Data under study:
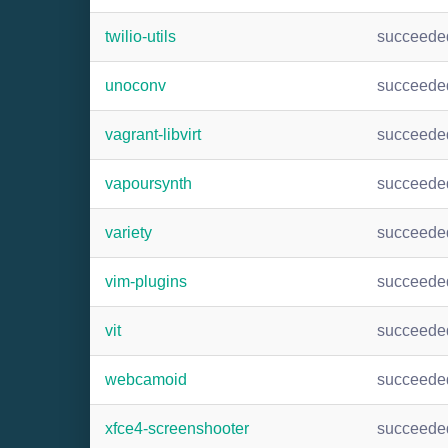
twilio-utils
succeede
unoconv
succeede
vagrant-libvirt
succeede
vapoursynth
succeede
variety
succeede
vim-plugins
succeede
vit
succeede
webcamoid
succeede
xfce4-screenshooter
succeede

Task to carry out: You are asked to reproduce each line above exactly, but to exclude the pictures.

Exercise result:
twilio-utils
succeede
unoconv
succeede
vagrant-libvirt
succeede
vapoursynth
succeede
variety
succeede
vim-plugins
succeede
vit
succeede
webcamoid
succeede
xfce4-screenshooter
succeede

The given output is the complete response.